= Activation-induced cell death =

Type of programmed cell death

AICD (activation-induced cell death) is programmed cell death caused by the interaction of Fas receptors (Fas, CD95) and Fas ligands (FasL, CD95 ligand). AICD is a negative regulator of activated T lymphocytes that results from repeated stimulation of their T-cell receptors (TCR) and helps to maintain peripheral immune tolerance. Alteration of the process may lead to autoimmune diseases. In fact AICD in T cells might be one of the mechanisms of resistance to cancer immunotherapy.

The AICD effector cell is one that expresses FasL, and apoptosis is induced in the cell expressing the Fas receptor. Both activated T cells and B cells express Fas and undergo clonal deletion by the AICD mechanism. Activated T cells that express both Fas and FasL may be killed by themselves or by each other.

== Signaling ==

The binding of Fas ligand to Fas receptor triggers trimerization of Fas, whose cytoplasmic domain is then able to bind the death domain of the adaptor protein FADD (Fas-associated protein with death domain).
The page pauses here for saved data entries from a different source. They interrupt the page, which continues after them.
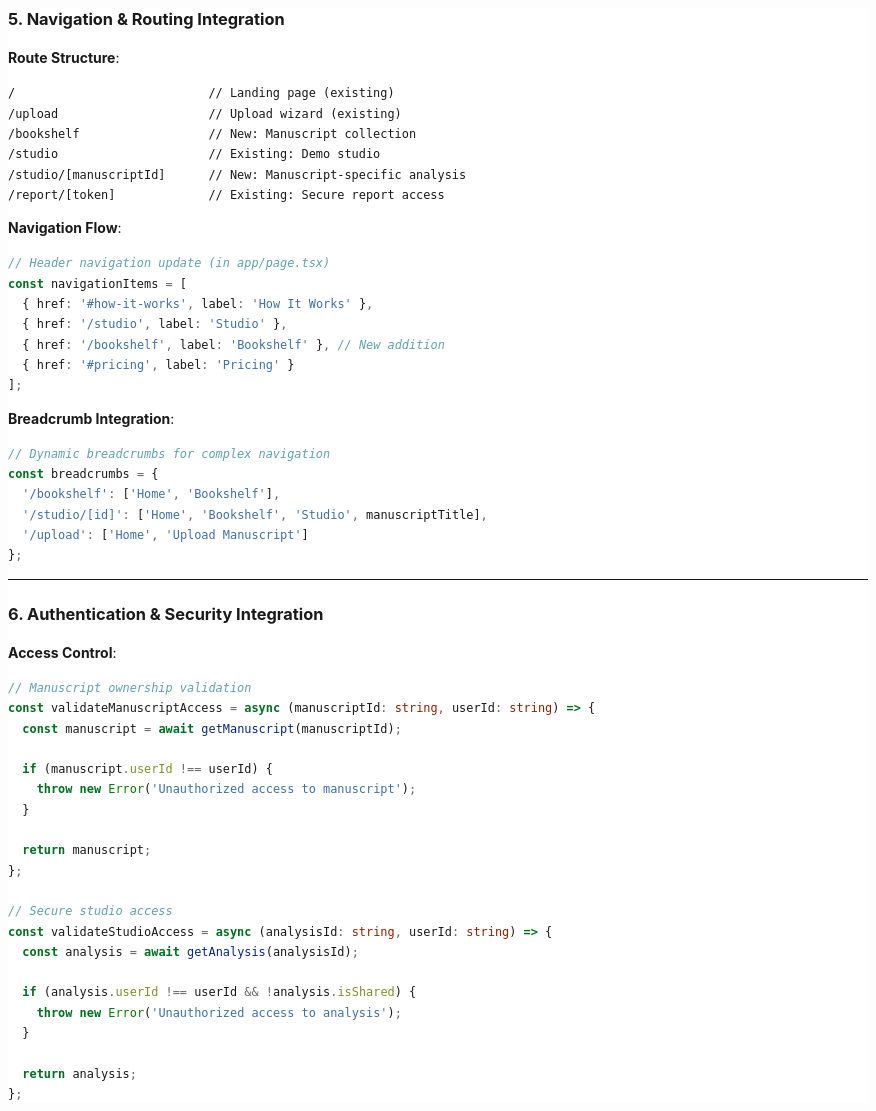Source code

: 
### **5. Navigation & Routing Integration**

**Route Structure**:
```
/                           // Landing page (existing)
/upload                     // Upload wizard (existing)
/bookshelf                  // New: Manuscript collection
/studio                     // Existing: Demo studio
/studio/[manuscriptId]      // New: Manuscript-specific analysis
/report/[token]             // Existing: Secure report access
```

**Navigation Flow**:
```typescript
// Header navigation update (in app/page.tsx)
const navigationItems = [
  { href: '#how-it-works', label: 'How It Works' },
  { href: '/studio', label: 'Studio' },
  { href: '/bookshelf', label: 'Bookshelf' }, // New addition
  { href: '#pricing', label: 'Pricing' }
];
```

**Breadcrumb Integration**:
```typescript
// Dynamic breadcrumbs for complex navigation
const breadcrumbs = {
  '/bookshelf': ['Home', 'Bookshelf'],
  '/studio/[id]': ['Home', 'Bookshelf', 'Studio', manuscriptTitle],
  '/upload': ['Home', 'Upload Manuscript']
};
```

---

### **6. Authentication & Security Integration**

**Access Control**:
```typescript
// Manuscript ownership validation
const validateManuscriptAccess = async (manuscriptId: string, userId: string) => {
  const manuscript = await getManuscript(manuscriptId);
  
  if (manuscript.userId !== userId) {
    throw new Error('Unauthorized access to manuscript');
  }
  
  return manuscript;
};

// Secure studio access
const validateStudioAccess = async (analysisId: string, userId: string) => {
  const analysis = await getAnalysis(analysisId);
  
  if (analysis.userId !== userId && !analysis.isShared) {
    throw new Error('Unauthorized access to analysis');
  }
  
  return analysis;
};
```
Procaspase 8 binds to FADD's death effector domain (DED) and proteolytically self-activates as caspase 8. Fas, FADD, and procaspase 8 together form a death-inducing signaling complex (DISC). Activated caspase 8 is released into the cytosol, where it activates the caspase cascade that initiates apoptosis.
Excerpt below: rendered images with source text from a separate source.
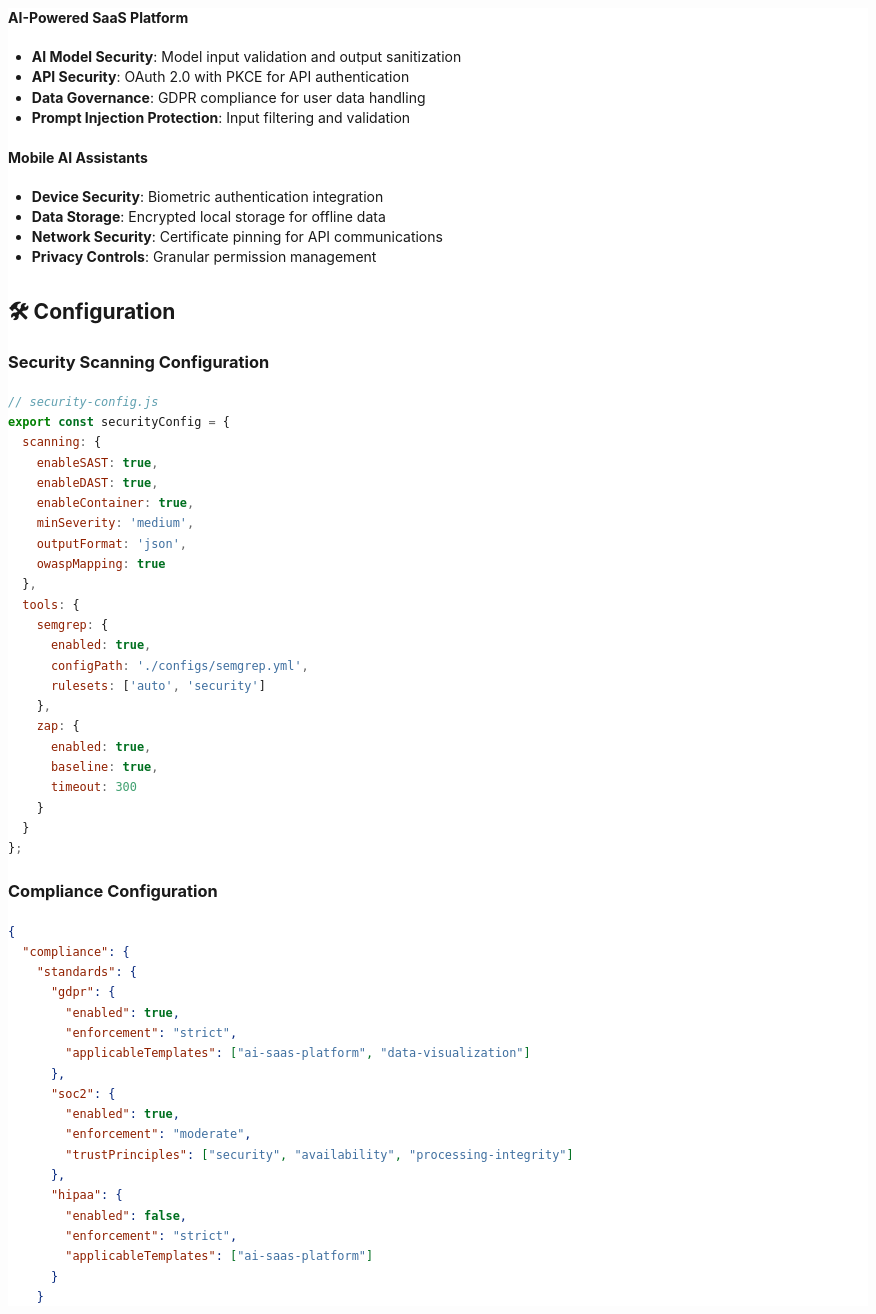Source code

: #### AI-Powered SaaS Platform
- **AI Model Security**: Model input validation and output sanitization
- **API Security**: OAuth 2.0 with PKCE for API authentication
- **Data Governance**: GDPR compliance for user data handling
- **Prompt Injection Protection**: Input filtering and validation

#### Mobile AI Assistants
- **Device Security**: Biometric authentication integration
- **Data Storage**: Encrypted local storage for offline data
- **Network Security**: Certificate pinning for API communications
- **Privacy Controls**: Granular permission management

## 🛠️ Configuration

### Security Scanning Configuration

```javascript
// security-config.js
export const securityConfig = {
  scanning: {
    enableSAST: true,
    enableDAST: true,
    enableContainer: true,
    minSeverity: 'medium',
    outputFormat: 'json',
    owaspMapping: true
  },
  tools: {
    semgrep: {
      enabled: true,
      configPath: './configs/semgrep.yml',
      rulesets: ['auto', 'security']
    },
    zap: {
      enabled: true,
      baseline: true,
      timeout: 300
    }
  }
};
```

### Compliance Configuration

```json
{
  "compliance": {
    "standards": {
      "gdpr": {
        "enabled": true,
        "enforcement": "strict",
        "applicableTemplates": ["ai-saas-platform", "data-visualization"]
      },
      "soc2": {
        "enabled": true,
        "enforcement": "moderate",
        "trustPrinciples": ["security", "availability", "processing-integrity"]
      },
      "hipaa": {
        "enabled": false,
        "enforcement": "strict",
        "applicableTemplates": ["ai-saas-platform"]
      }
    }
```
== Regulation of Fas-FasL and AICD ==
FasL is primarily regulated at the transcriptional level. (The other option is regulation of the signal emanating from the death receptor itself, controlling sensitivity to the induction of apoptosis.) NFAT activated by TCR stimulation activates FasL transcription, possibly indirectly by upregulating early growth response proteins. T cell activation-induced transcription of FasL is further regulated by c-Myc–MAX heterodimers, and can be blocked by c-Myc downregulation. Interferon regulatory factors IRF1 and IRF2 also upregulate FasL transcription by directly binding to the FasL promoter.

Not much is known about the regulation of Fas and other death receptors. However, overexpression of the protein CFLAR (caspase and FADD-like apoptosis regulator) inhibits Fas-mediated apoptosis.